Zhang Hong from the Guardian comments on China’s spacewalk:
Nobody will doubt the space mission as a demonstration of the country’s overall development. However, the question is whether China can afford such an expensive pride. The former Soviet Union has spent trillions of dollars on a space programme to compete with the US, contributing to the fall of the Soviet Union as its economy was dragged into a black hole by an extraordinary military bill. Since China started this programme, there’s no sign that it will stop any time soon. The undisclosed cost of the Shenzhou programme, normally calculated into the military’s expense, will keep rising in the foreseeable future without any practical benefits. This would likely spark dissatisfaction among lawmakers since China has many other areas hungry for capital, including the rebuilding of the earthquake-hit areas, the anti-poverty strategy in rural areas and the huge hole in the pension system.
During the earthquake, many people criticised the country’s meteorological bureau because it couldn’t provide a clear satellite map days after the disaster. People were asking why the country had spent so much money on the space mission, but couldn’t provide some practical help to normal people.
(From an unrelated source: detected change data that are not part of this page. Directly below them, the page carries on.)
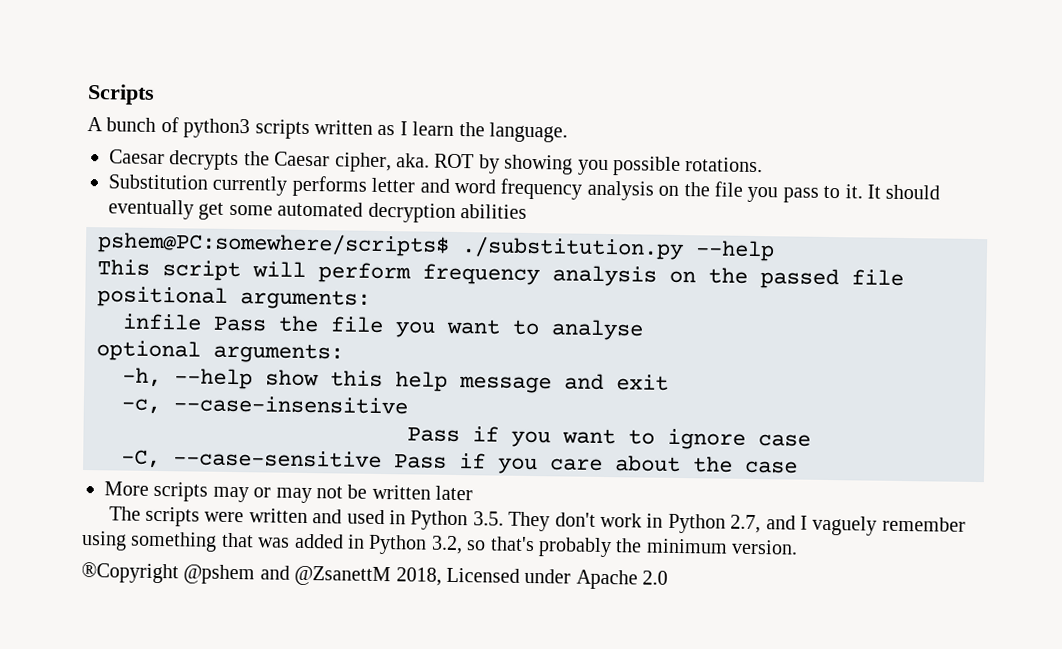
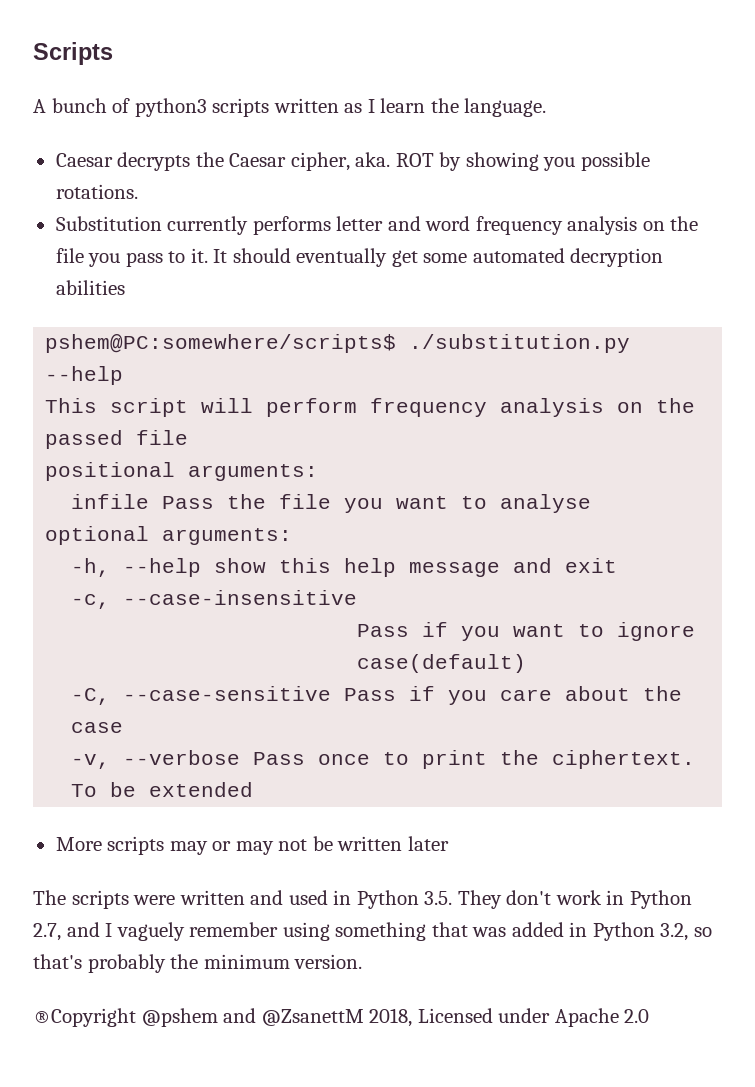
[758,434,811,447] case -> [357,654,527,673] case(default)
(798, 467) none -> [71,750,696,769] [71,782,254,797] // -v, --verbose Pass once to print the ciphertext. To be extended

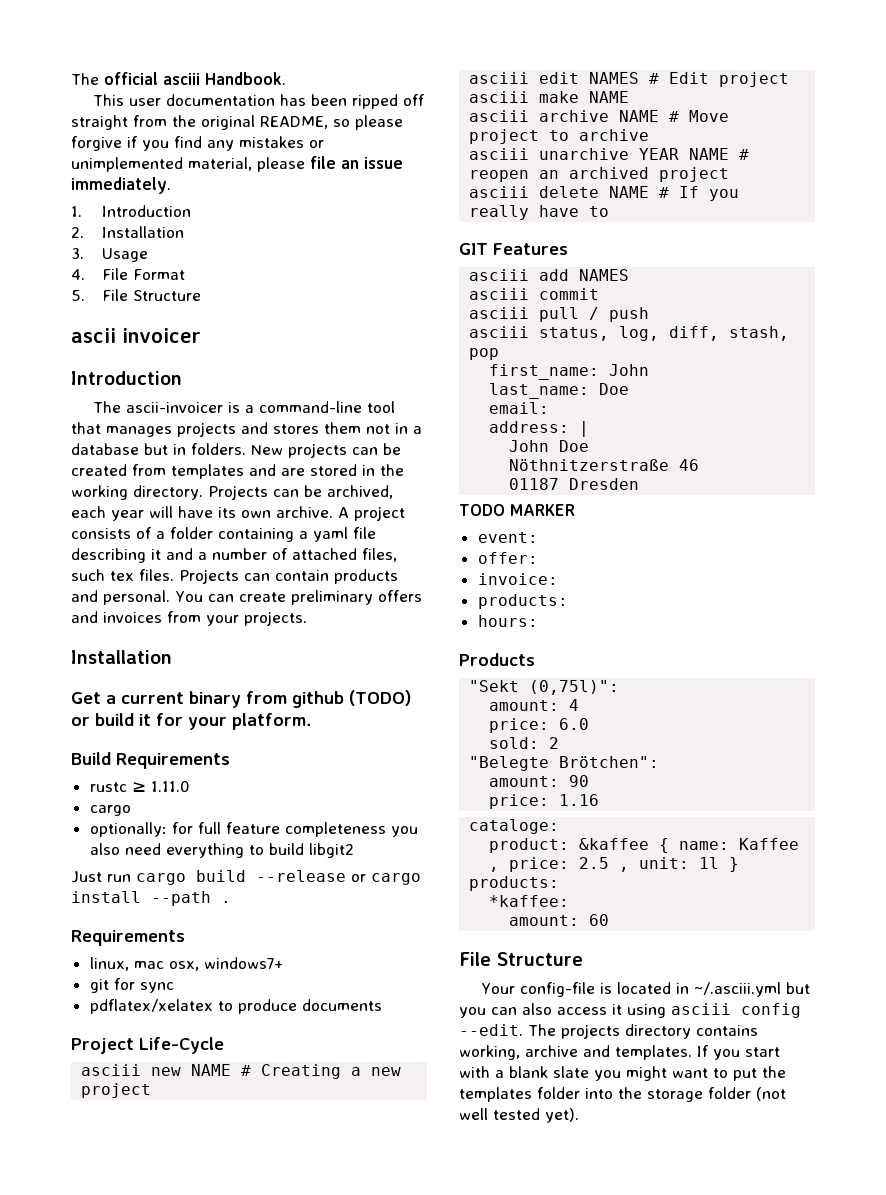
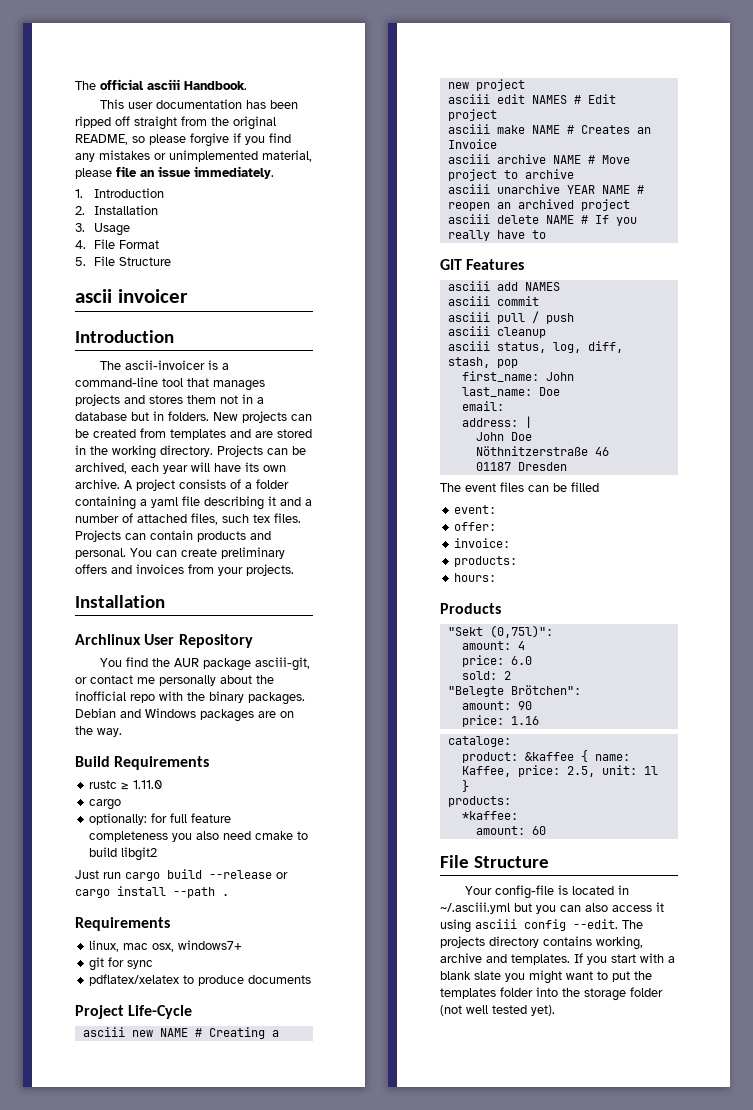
[71,690,411,708] [71,713,311,730] Get a current binary from github (TODO) or build it for your platform. -> [75,634,253,648] [99,657,310,671] [75,675,274,686] [75,691,305,705] [75,708,294,722] [75,726,122,737] Archlinux User Repository // You find the AUR package asciii-git, or contact me personally about the inofficial repo with the binary packages. Debian and Windows packages are on the way.
[165,843,244,858] everything -> [255,831,294,840] cmake
(630, 97) none -> [566,125,651,134] [447,139,497,149] # Creates an Invoice
(650, 314) none -> [447,326,546,338] // asciii cleanup
[459,504,575,516] TODO MARKER -> [440,482,599,492] The event files can be filled
[739,838,800,850] [489,857,630,872] Kaffee , price: 2.5 , -> [461,765,595,777] Kaffee, price: 2.5,

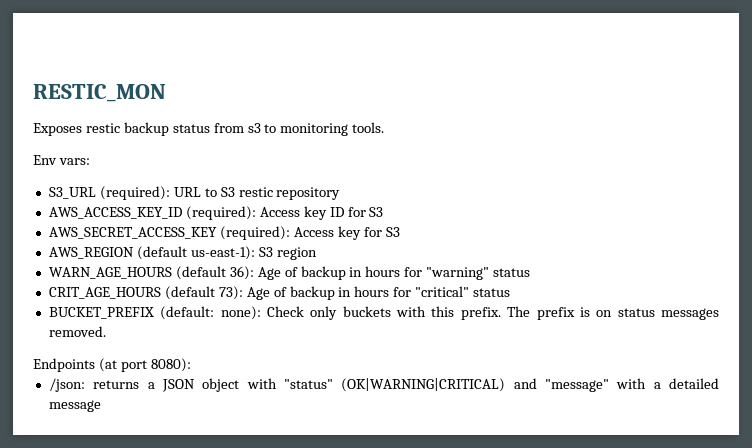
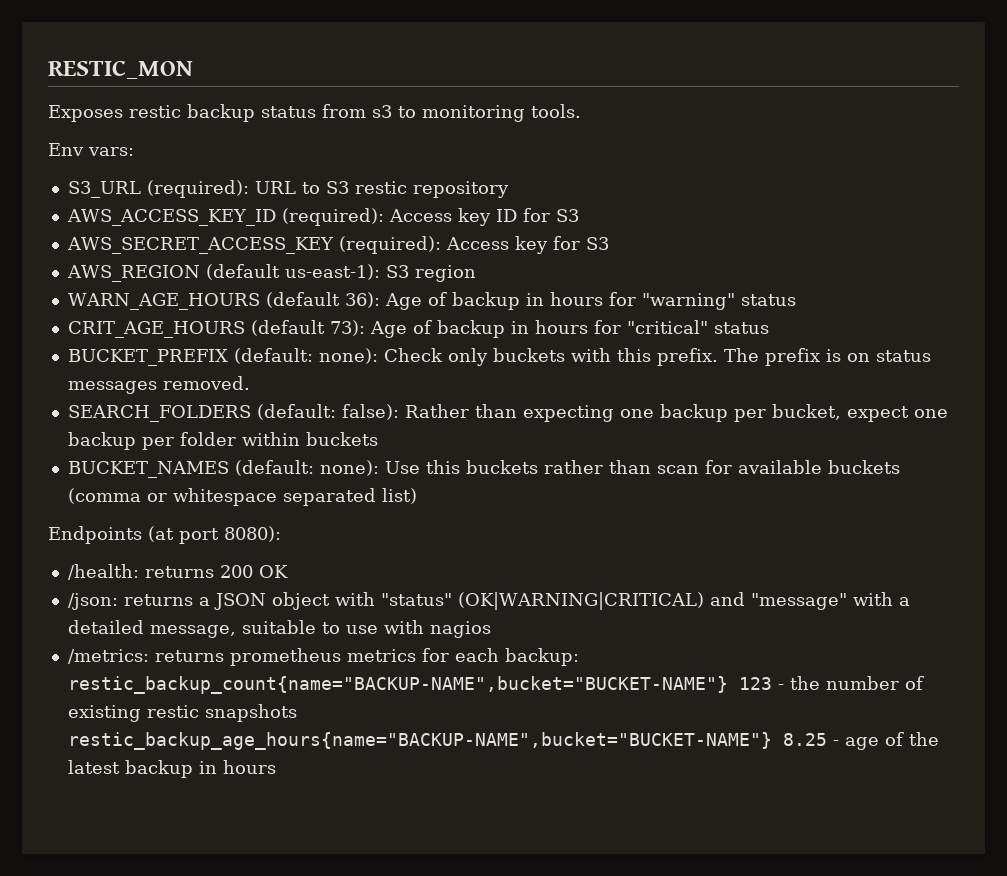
(106, 331) none -> [67,404,948,422] [67,432,378,450] [67,460,900,478] [67,488,417,506] // SEARCH_FOLDERS (default: false): Rather than expecting one backup per bucket, expect one backup per folder within buckets // BUCKET_NAMES (default: none): Use this buckets rather than scan for available buckets (comma or whitespace separated list)
(191, 365) none -> [67,564,288,580] // /health: returns 200 OK
[48,400,101,412] message -> [149,620,491,638] [67,648,579,666] [67,676,924,694] [67,704,297,722] [67,732,939,750] [67,760,276,778] message, suitable to use with nagios // /metrics: returns prometheus metrics for each backup: restic_backup_count{name="BACKUP-NAME",bucket="BUCKET-NAME"} 123 - the number of existing restic snapshots restic_backup_age_hours{name="BACKUP-NAME",bucket="BUCKET-NAME"} 8.25 - age of the latest backup in hours

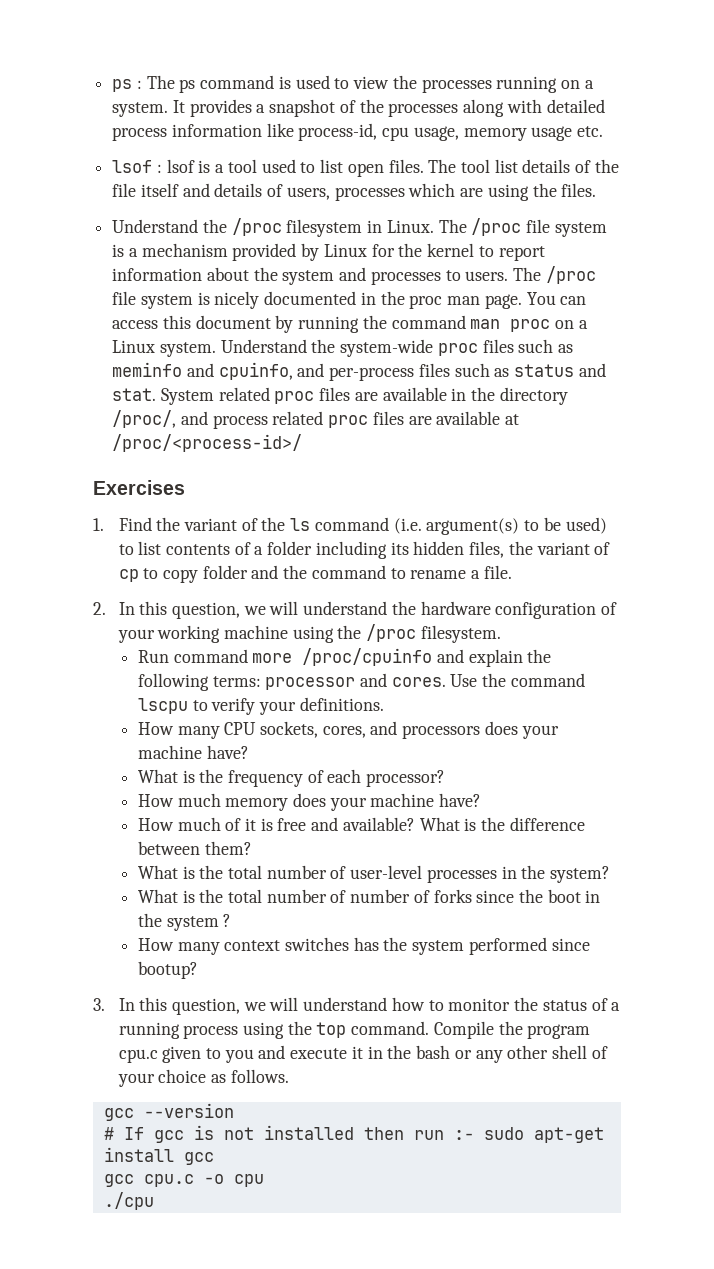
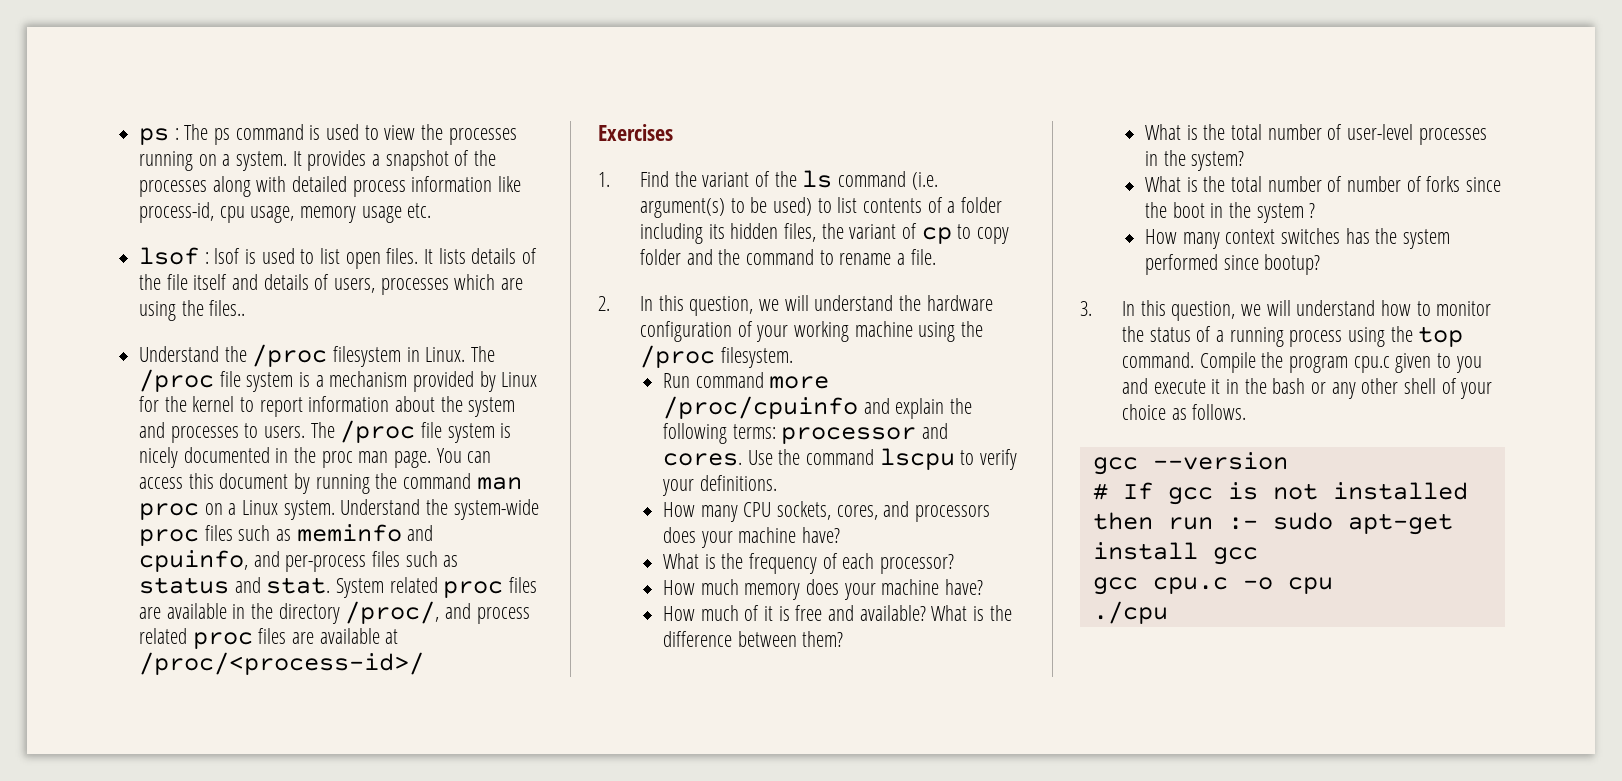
[215,159,257,173] a tool -> (257, 256) none
[428,159,518,173] The tool list -> [424,248,466,264] It lists
[561,183,597,197] files. -> [209,300,246,316] files..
The government wished to inspire another wave of nationalist pride through the success of Shenzhou VII. But I doubt how effective it is. Yesterday on Chinese search engine Baidu.com, the Shenzhou VII keyword search ranks only seventh, behind the name of a pop singer and a bank rumored to have cash problems, indicating that internet users are more interested in celebrity gossip and concerned with personal finance. Chinese people are getting much more practical. They care more about what matters in their daily lives than what happens in space.